▶ [TASK STATEMENT]: Every line between the one containing "183 170 141" and the last line of the data, both included, is to be set down exactly, and pictures are to be omitted.

▶ [TASK INPUTS]:
========================================================================
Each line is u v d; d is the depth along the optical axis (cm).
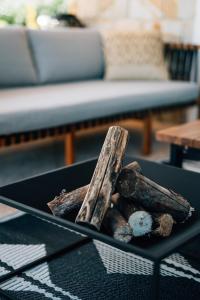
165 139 176
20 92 258
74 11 396
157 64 321
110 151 109
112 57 320
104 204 102
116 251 154
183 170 141
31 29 296
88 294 129
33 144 300
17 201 114
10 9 399
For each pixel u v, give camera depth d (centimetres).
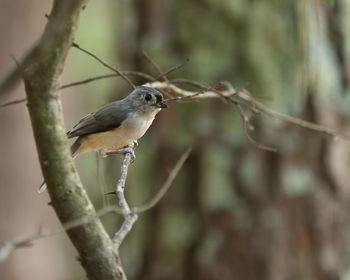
========================================================================
▶ [WRITTEN SOLUTION]:
183 170 141
31 29 296
88 294 129
33 144 300
17 201 114
10 9 399
For each pixel u v, give camera depth d (centimetres).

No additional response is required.